For Dan Naor, a helicopter owner and pilot and partner in the busy Baltimore Marine Center in the Maryland city’s downtown harbor, landing at the nearest airport was an inconvenience. “You can land at BWI or Martin,” he said, “but then it takes half an hour to get downtown.”
Four years ago, Naor set up a small floating pier where he could land the company helicopter at the marina, and local pilots started asking if they could use it, too. The level of interest convinced Naor that Baltimore Harbor needed its own heliport, and he began the process of converting some spare space on Pier 7 into a helicopter-friendly facility.

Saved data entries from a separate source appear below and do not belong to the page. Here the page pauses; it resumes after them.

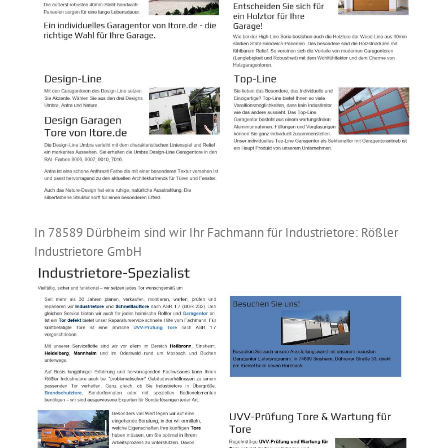
In 78589 Dürbheim sind wir Ihr Fachmann für Industrietore: Rößler
Industrietore GmbH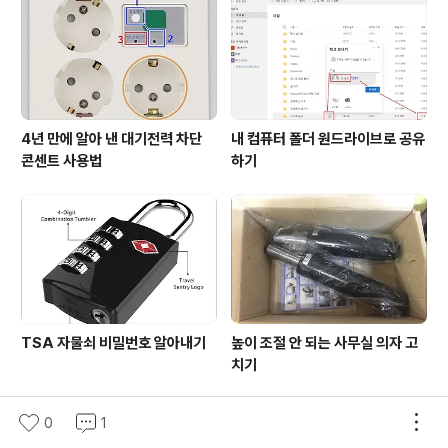
것이라는 생각을 해보았다. 혹시 그 전쟁에서 멕시코가 이
겼다면, 지금 미국이라는 나라는 어떻게 되었을까하는 재
미있지만, 소용없는 상상도 해보..
4년 만에 알아 낸 대기전력 차단
내 컴퓨터 폴더 원드라이브로 공유
콘센트 사용법
하기
TSA 자물쇠 비밀번호 알아내기
높이 조절 안 되는 사무실 의자 고
치기
0
1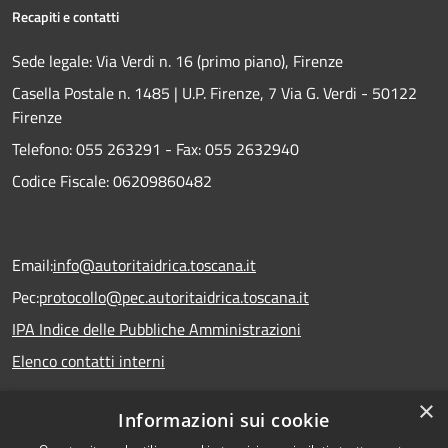
Recapiti e contatti
Sede legale: Via Verdi n. 16 (primo piano), Firenze
Casella Postale n. 1485 | U.P. Firenze, 7 Via G. Verdi - 50122
Firenze
Telefono:
055 263291 -
Fax:
055 2632940
Codice Fiscale: 06209860482
Email:
info@autoritaidrica.toscana.it
Pec:
protocollo@pec.autoritaidrica.toscana.it
IPA Indice delle Pubbliche Amministrazioni
Elenco contatti interni
×
Informazioni sui cookie
Dichiarazione accessibilità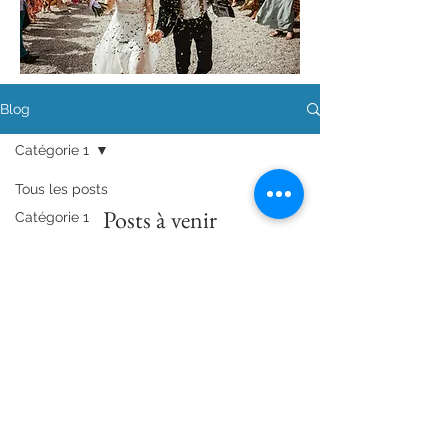
Blog
Catégorie 1
Tous les posts
Posts à venir
Catégorie 1
Catégorie 2
Découvrez d'autres catégories de
ce blog ou revenez plus tard.
Retour en haut de la page
Les Mariages by Virginie
Charte qualité - Mentions légales
- Crédits@2018 par Virginie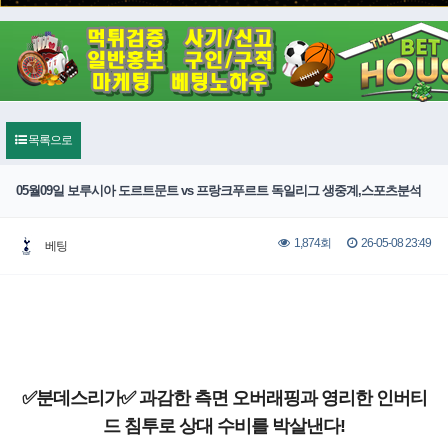
목록으로
05월09일 보루시아 도르트문트 vs 프랑크푸르트 독일리그 생중계,스포츠분석
26-05-08 23:49
1,874회
베팅
✅분데스리가✅ 과감한 측면 오버래핑과 영리한 인버티
드 침투로 상대 수비를 박살낸다!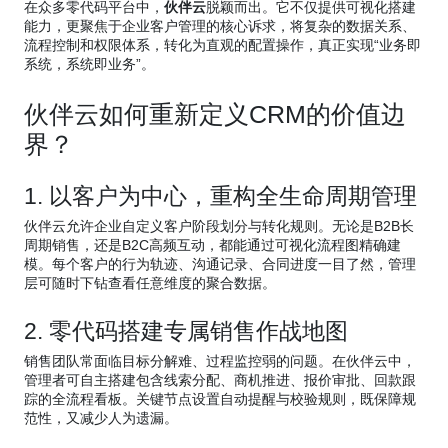
在众多零代码平台中，
伙伴云
脱颖而出。它不仅提供可视化搭建
能力，更聚焦于企业客户管理的核心诉求，将复杂的数据关系、
流程控制和权限体系，转化为直观的配置操作，真正实现“业务即
系统，系统即业务”。
伙伴云如何重新定义CRM的价值边
界？
1. 以客户为中心，重构全生命周期管理
伙伴云允许企业自定义客户阶段划分与转化规则。无论是B2B长
周期销售，还是B2C高频互动，都能通过可视化流程图精确建
模。每个客户的行为轨迹、沟通记录、合同进度一目了然，管理
层可随时下钻查看任意维度的聚合数据。
2. 零代码搭建专属销售作战地图
销售团队常面临目标分解难、过程监控弱的问题。在伙伴云中，
管理者可自主搭建包含线索分配、商机推进、报价审批、回款跟
踪的全流程看板。关键节点设置自动提醒与校验规则，既保障规
范性，又减少人为遗漏。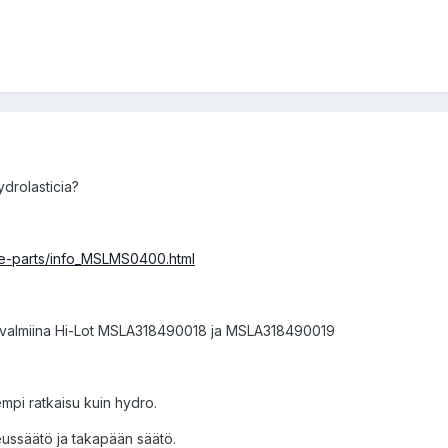
ydrolasticia?
re-parts/info_MSLMS0400.html
 on valmiina Hi-Lot MSLA318490018 ja MSLA318490019
mpi ratkaisu kuin hydro.
keussäätö ja takapään säätö.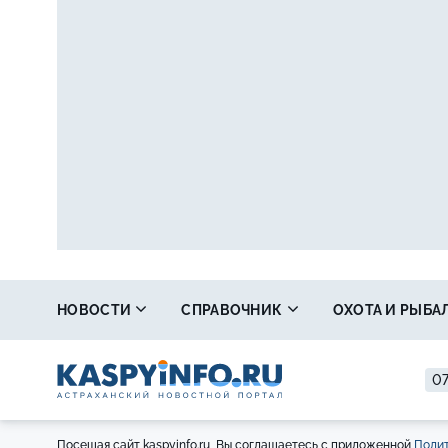
НОВОСТИ
СПРАВОЧНИК
ОХОТА И РЫБА
07
Посещая сайт kaspyinfo.ru, Вы соглашаетесь с приложенной
Полит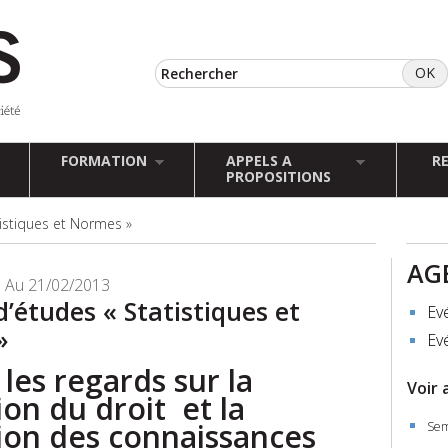
FORMATION
APPELS A
R
PROPOSITIONS
istiques et Normes »
AG
 Au 21/02/2013
d’études « Statistiques et
Ev
»
Ev
 les regards sur la
Voir 
on du droit et la
ion des connaissances
Sem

Working with the city of Baltimore, the Maryland Aviation Administration (MAA) and the FAA, Naor obtained the required approvals and opened the heliport as a private facility two years ago.
Although the process was complicated and took a long time, all the agencies were easy to work with, Naor reported. “The FAA is happy with any heliport or airport that would open,” he said. And the MAA was excited about the heliport, too. Thanks to those agencies’ help, a few months ago the Baltimore Heliport/Pier 7 Heliport (MD54) became a public facility. Amenities include a 7,000-sq-ft hangar, a pilots’ lounge and ExxonMobil jet-A. A crew car is available for visitors who want to take advantage of the five-minute drive to downtown Baltimore’s hundreds of restaurants and Orioles and Ravens games at the downtown stadiums.
The heliport is located on a pier in Baltimore Harbor, with five 44-foot-diameter parking spots extending from the land side of the pier toward the end. The “H” at the end of the pier is where all approaches and departures take place. Landing fees range from $25 for a Robinson R22 to $150 for a Sikorsky S-92, and parking is $25 per hour. These fees are waived for up to three hours for fuel purchases of 50 more gallons (jet fuel only, avgas is not available). Pilots should review the “Heliport Operating Procedures” page on the heliport’s Web site (www.baltimoreheliport.com).
About 20 helicopters a day are now using the Baltimore Heliport, according to Naor. Baltimore Heli- copter Services, which operates the marina’s Bell 407 on charter flights, flies all of Maryland’s donated organ missions. Naor is also getting calls from other people seeking to build similar facilities in downtown areas. “People are trying to understand the process and what’s involved. People should open as many heliports as possible. We felt there was a need in Baltimore, and we had the opportunity to make it happen. This heliport is the gateway to Baltimore city by air.”